The Finance Ghost: The market lowdown on Motus, Premier’s Millbake and Oceana’s Lucky Star

Cycles are called cycles for a reason. Sometimes they work for you, other times they work against you. A negative swing had to happen at some point.

For the year ended June 2024, Motus has reported a drop in Heps of between 25% and 35%. That’s a nasty downturn, as a change in the cycle so often is. Consumer spending is a concern, though, particularly in South Africa.

The weak rand has made affordability a problem for South African consumers. Although Motus has exposure to much richer markets such as the UK and Australia, those aren’t exactly competitive vacuums either. The net result isn’t a happy story.

The silver lining here is that the moderation in stock levels has helped to reduce net debt. When money is expensive, as is the case, sitting with excess stock isn’t where you want to be.

Millbake gives Premier performance

Premier Group has delivered a masterclass in how operating leverage can work beautifully in your favour. If you dig into the numbers, though, you’ll see that it was the Millbake division in particular that really delivered the magic.

Group revenue growth of just 3.6% isn’t going to cause a stir. Heps growth of 34.8% is far more exciting. It’s incredible that these numbers are from the same results.

Millbake was the star of this show, with Ebitda growth of 20.6% from revenue growth of 3.7%. In stark contrast, Grocery and International delivered Ebitda growth of 3.7% from revenue of 3.3%. If this isn’t proof that there is far more to an income statement than revenue growth, I’m not sure what is.

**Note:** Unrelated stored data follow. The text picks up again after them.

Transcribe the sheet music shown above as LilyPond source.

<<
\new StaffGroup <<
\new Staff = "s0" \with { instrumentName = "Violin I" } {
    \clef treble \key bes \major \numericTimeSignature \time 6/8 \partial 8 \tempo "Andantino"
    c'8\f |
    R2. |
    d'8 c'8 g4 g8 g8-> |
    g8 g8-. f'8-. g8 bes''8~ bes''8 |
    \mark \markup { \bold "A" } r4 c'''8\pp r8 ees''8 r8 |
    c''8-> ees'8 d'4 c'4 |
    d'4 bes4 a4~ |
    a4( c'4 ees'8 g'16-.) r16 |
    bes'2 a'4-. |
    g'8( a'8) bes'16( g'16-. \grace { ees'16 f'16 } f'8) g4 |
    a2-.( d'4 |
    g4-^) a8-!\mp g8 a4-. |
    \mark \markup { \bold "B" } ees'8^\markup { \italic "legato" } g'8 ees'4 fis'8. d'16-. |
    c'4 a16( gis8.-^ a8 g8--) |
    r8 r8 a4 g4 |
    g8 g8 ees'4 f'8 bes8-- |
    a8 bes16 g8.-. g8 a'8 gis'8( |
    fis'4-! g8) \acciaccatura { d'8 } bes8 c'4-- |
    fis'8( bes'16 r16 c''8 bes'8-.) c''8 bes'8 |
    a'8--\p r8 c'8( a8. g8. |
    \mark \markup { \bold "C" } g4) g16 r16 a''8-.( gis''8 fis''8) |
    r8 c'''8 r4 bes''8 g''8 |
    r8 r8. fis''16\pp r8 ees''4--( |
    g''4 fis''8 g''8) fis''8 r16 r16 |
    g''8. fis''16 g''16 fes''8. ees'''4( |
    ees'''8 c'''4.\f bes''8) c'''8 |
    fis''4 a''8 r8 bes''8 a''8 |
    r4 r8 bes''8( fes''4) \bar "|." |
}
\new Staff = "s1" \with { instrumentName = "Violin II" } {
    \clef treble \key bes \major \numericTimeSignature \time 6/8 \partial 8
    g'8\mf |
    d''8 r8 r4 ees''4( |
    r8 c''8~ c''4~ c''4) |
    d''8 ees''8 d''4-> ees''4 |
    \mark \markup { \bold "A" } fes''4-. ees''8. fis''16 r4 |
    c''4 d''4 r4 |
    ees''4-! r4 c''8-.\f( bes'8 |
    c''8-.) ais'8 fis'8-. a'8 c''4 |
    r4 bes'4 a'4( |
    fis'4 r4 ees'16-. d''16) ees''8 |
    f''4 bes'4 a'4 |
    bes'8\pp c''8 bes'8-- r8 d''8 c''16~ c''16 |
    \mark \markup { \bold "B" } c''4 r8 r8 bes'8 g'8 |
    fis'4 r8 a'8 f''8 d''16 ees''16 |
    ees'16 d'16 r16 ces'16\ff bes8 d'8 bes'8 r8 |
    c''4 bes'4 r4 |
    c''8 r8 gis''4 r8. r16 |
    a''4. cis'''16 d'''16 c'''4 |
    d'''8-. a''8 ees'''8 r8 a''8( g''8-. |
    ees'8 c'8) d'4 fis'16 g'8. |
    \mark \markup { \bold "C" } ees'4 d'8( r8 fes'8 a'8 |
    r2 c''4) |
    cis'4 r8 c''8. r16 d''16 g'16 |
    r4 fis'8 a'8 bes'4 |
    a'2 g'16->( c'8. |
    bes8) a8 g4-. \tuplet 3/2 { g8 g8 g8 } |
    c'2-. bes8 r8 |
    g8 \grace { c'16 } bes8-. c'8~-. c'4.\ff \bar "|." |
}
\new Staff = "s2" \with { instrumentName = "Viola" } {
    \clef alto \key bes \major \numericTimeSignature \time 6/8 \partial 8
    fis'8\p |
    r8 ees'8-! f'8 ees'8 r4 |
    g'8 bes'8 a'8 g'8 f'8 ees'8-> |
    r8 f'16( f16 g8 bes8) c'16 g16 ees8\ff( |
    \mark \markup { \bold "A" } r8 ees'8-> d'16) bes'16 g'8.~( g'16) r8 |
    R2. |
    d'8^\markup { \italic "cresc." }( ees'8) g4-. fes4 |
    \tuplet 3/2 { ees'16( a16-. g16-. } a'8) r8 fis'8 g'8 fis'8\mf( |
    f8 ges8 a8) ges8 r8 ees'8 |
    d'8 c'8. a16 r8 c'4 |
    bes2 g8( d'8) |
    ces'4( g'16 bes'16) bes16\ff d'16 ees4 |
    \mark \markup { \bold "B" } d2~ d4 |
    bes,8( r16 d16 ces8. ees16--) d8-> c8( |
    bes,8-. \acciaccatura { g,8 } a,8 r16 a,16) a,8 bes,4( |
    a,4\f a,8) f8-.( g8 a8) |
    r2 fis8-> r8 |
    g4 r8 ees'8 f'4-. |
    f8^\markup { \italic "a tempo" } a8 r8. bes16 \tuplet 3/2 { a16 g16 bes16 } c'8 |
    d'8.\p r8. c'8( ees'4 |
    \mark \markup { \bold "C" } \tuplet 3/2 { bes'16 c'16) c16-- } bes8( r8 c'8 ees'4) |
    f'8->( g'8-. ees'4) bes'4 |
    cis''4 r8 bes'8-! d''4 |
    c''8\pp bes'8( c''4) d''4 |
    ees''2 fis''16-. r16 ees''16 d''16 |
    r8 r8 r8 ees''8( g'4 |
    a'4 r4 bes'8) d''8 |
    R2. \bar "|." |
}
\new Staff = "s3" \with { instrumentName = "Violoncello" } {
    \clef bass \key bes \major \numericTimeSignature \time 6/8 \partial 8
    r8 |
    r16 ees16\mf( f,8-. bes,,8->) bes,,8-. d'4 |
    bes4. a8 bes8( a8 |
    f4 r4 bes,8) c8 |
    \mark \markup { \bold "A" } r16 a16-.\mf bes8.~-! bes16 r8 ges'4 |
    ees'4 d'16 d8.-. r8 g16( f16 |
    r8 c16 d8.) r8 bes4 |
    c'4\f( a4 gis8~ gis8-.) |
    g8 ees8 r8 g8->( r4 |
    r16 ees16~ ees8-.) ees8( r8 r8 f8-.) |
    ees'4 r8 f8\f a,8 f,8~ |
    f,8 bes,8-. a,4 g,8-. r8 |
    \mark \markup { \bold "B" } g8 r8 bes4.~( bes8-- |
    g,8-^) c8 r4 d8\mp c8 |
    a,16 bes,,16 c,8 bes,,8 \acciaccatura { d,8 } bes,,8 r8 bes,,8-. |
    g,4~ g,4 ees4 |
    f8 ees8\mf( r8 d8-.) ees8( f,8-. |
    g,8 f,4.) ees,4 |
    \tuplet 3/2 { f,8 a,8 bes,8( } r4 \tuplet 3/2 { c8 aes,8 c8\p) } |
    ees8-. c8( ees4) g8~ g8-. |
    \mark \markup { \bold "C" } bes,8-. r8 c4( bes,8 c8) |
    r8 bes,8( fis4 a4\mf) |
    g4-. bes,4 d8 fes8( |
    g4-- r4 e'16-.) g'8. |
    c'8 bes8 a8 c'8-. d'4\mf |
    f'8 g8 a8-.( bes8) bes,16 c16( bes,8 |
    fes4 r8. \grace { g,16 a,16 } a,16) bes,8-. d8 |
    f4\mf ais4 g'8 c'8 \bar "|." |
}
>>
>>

The cash performance also looks excellent with cash from operations up by 54.8%. It’s always important to see the cash trajectory in line with the Heps trajectory. The percentage movements are rarely the same, but the direction of travel shouldn’t be materially different, otherwise you have to be careful.

Lucky Star: not just pilchards

If you listen to Oceana when it talks about the group, it’s clear that it sees Lucky Star as a platform, not just a pilchards brand.

It has already moved into other product categories in that side of the business and it has more diversification planned. For example, there’s a deal at Lucky Star to bring in canned chicken livers, with school feeding schemes as the major customer.

This all speaks of a broader plan to diversify the group in an intelligent way, bringing less volatility to the revenue profile. Importantly, it plans to do this with bolt-on acquisitions rather than risky deals into entirely new areas. That’s a good thing for shareholders, as ambitious acquisitions have hurt many a local company.

Sometimes, acquisitions work out really well even when they are substantial. Oceana is very happy to own Daybrook in the US at the moment, with that business delivering record earnings. With plenty of available inventory coming into this period, it was perfectly positioned to take advantage of record prices for fish oil.

The group result for the six months to March looks incredibly good, including versus the group’s historical averages. Revenue was up 12.1% and Heps increased by 84.6%. The interim dividend is 50% higher.

A major driver of this result was a 700 basis points improvement in gross margin. Oceana is cautious about a normalisation of margins in Daybrook, driven by an expected moderation in fish oil prices. In cyclical businesses, you have to be careful about extrapolating too much, especially when it comes to margin upswings. Daybrook can’t perform like this in every period.

Having said that, this result wasn’t just thanks to favourable pricing. Credit must go to management, especially when you see metrics like overheads in continuing operations only increasing by 3.5%.

It wasn’t all smooth sailing for this fishing group as wild-caught volumes have been under pressure. Operating profit in that division plummeted from R108-million to R17-million. Because of the volatile nature of the fishing industry, not all divisions will do well in a given year. If you’re lucky, not all of them will do badly either.